= ASSIGNMENT =
Output everything in the listing exactly.

= DATA PROVIDED =
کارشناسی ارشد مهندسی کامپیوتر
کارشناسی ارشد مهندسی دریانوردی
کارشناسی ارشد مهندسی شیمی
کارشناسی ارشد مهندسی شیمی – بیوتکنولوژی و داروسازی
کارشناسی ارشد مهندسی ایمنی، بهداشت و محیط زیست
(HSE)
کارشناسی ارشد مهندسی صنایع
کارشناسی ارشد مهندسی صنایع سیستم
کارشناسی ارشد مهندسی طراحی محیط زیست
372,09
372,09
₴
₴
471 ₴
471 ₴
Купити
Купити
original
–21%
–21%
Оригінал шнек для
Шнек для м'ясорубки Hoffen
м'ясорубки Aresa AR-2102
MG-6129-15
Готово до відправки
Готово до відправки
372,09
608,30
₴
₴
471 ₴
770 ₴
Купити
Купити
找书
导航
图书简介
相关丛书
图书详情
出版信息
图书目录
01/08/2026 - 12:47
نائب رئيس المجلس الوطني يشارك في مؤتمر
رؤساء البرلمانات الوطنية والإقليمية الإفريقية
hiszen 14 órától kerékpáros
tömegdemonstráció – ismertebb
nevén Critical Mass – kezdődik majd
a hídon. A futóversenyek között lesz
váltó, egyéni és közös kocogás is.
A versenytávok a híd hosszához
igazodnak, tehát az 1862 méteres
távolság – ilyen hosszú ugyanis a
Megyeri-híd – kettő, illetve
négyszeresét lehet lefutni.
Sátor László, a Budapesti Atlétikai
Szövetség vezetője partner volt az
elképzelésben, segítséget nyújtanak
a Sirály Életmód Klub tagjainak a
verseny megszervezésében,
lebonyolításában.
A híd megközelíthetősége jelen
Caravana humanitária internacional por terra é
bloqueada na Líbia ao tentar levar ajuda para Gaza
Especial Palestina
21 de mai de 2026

= EXERCISE RESPONSE =
کارشناسی ارشد مهندسی کامپیوتر
کارشناسی ارشد مهندسی دریانوردی
کارشناسی ارشد مهندسی شیمی
کارشناسی ارشد مهندسی شیمی – بیوتکنولوژی و داروسازی
کارشناسی ارشد مهندسی ایمنی، بهداشت و محیط زیست
(HSE)
کارشناسی ارشد مهندسی صنایع
کارشناسی ارشد مهندسی صنایع سیستم
کارشناسی ارشد مهندسی طراحی محیط زیست
372,09
372,09
₴
₴
471 ₴
471 ₴
Купити
Купити
original
–21%
–21%
Оригінал шнек для
Шнек для м'ясорубки Hoffen
м'ясорубки Aresa AR-2102
MG-6129-15
Готово до відправки
Готово до відправки
372,09
608,30
₴
₴
471 ₴
770 ₴
Купити
Купити
找书
导航
图书简介
相关丛书
图书详情
出版信息
图书目录
01/08/2026 - 12:47
نائب رئيس المجلس الوطني يشارك في مؤتمر
رؤساء البرلمانات الوطنية والإقليمية الإفريقية
hiszen 14 órától kerékpáros
tömegdemonstráció – ismertebb
nevén Critical Mass – kezdődik majd
a hídon. A futóversenyek között lesz
váltó, egyéni és közös kocogás is.
A versenytávok a híd hosszához
igazodnak, tehát az 1862 méteres
távolság – ilyen hosszú ugyanis a
Megyeri-híd – kettő, illetve
négyszeresét lehet lefutni.
Sátor László, a Budapesti Atlétikai
Szövetség vezetője partner volt az
elképzelésben, segítséget nyújtanak
a Sirály Életmód Klub tagjainak a
verseny megszervezésében,
lebonyolításában.
A híd megközelíthetősége jelen
Caravana humanitária internacional por terra é
bloqueada na Líbia ao tentar levar ajuda para Gaza
Especial Palestina
21 de mai de 2026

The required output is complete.